Council Usurps BZA, Courts

Sign Ordinance Bypassed

BLYTHEWOOD – Town Council unanimously voted to approve and pay $500 for a new sign for the Chamber of Commerce, Arts Center and Visitor Center that had previously been denied by Interim Town Administrator Jim Meggs last June and again by the Town’s Board of Zoning Appeals (BZA) in July.

The appeal was brought by Sandy Kahn, owner of the State Farm Insurance office located in front of the IGA on Blythewood Road. The Chamber, Arts Center and Visitor Center are tenants in a building located on Kahn’s State Farm office property. Kahn had asked for a new, separate sign for her three tenants even though there were already three other signs for the three tenants and three separate State Farm signs posted on the property. The tenants have said they need the additional sign to bring traffic to their location since it is difficult to find.

When initially denying the request, Meggs explained that “Only one sign is permitted.” That sign could advertise for both the tenants and the State Farm office, but Khan wanted two new, separate signs – one for her tenants and one for her State Farm business. In her appeal to the BZA, Khan said she felt the Chamber and Visitor’s Center should be classified as civic organizations and, thus, be exempt from the requirements of the sign ordinance that other businesses in the town are required to adhere to. She did not give a reason why the Arts Center, which houses a number of individual for-profit businesses, should be exempt.

In a memorandum to the BZA, Meggs wrote, “The exemption which (Khan) claims is not applicable because a sign advertising the Chamber and the Visitor Center is not a sign erected by or on behalf of the Town or some other government (which are exempt). There is no exemption for signs erected by or on behalf of a civic organization . . . Signs placed by civic organizations are subject to the same regulations as commercial signs.”

The BZA , a quasi-judicial board, denied the appeal. While BZA decisions can be appealed to Circuit Court, Council circumvented the appeal process by voting on Monday evening to allow the sign.

The Town’s new Administrator, Gary Parker, explained to The Voice after the Council meeting that he felt the sign for the Chamber, Arts Center and Visitors Center should be exempt from the Town’s sign regulations and referenced Town statute 155.430, Sec. A, which states, “Signs erected by or on behalf of the city, county, state or federal government identifying streets or public property, conveying public information and directing or regulating pedestrian or vehicular traffic, are exempt from these regulations.”

According to the earlier decisions by Meggs and the BZA, however, none of the three offices are government entities that would qualify for an exemption from the sign regulations under this statute.

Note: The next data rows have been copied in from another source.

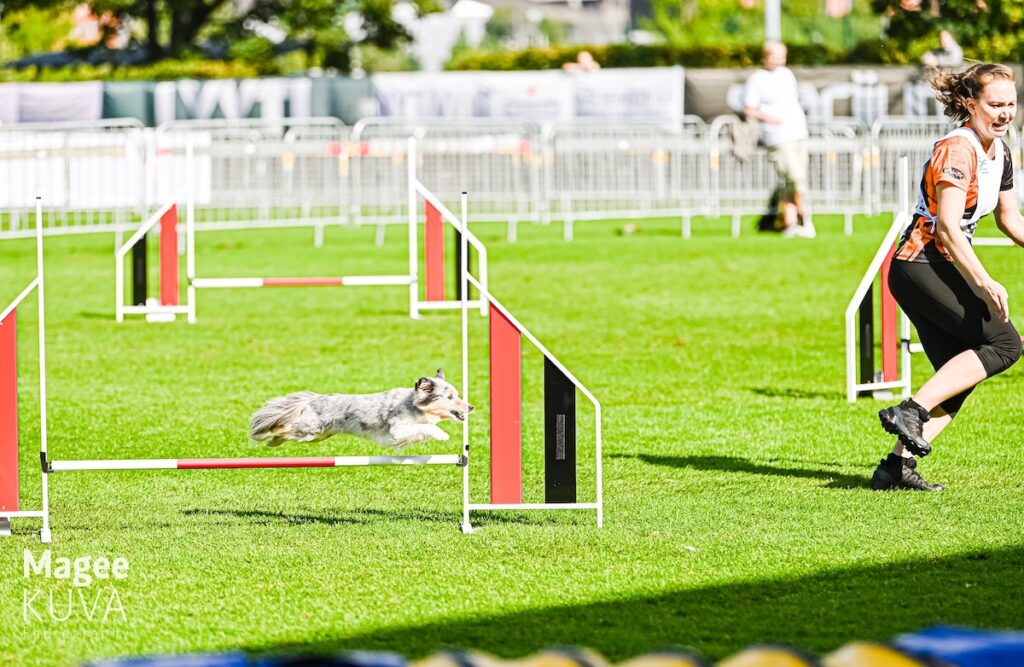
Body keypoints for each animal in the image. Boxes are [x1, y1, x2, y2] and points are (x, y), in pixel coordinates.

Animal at [249, 370, 473, 448]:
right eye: (450, 397)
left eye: (457, 395)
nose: (471, 407)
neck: (414, 405)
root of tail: (314, 398)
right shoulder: (397, 429)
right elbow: (428, 428)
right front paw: (443, 435)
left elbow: (423, 429)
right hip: (310, 429)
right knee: (279, 427)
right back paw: (262, 436)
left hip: (316, 435)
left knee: (283, 433)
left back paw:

At a workshop last week, Council members referred to the proposed sign as a directional sign which is allowed but must be no larger than 4 square feet in area. The sign approved by Council, according to Parker, is 2 feet by 4 feet, which measures 8 square feet, 4 feet larger than the directional sign regulation.

Asked how the Arts Center, which is made up of individual for-profit businesses, qualifies as a government entity or civic organization and for a free sign from the Town, Parker said he guessed it was not looked at as a business.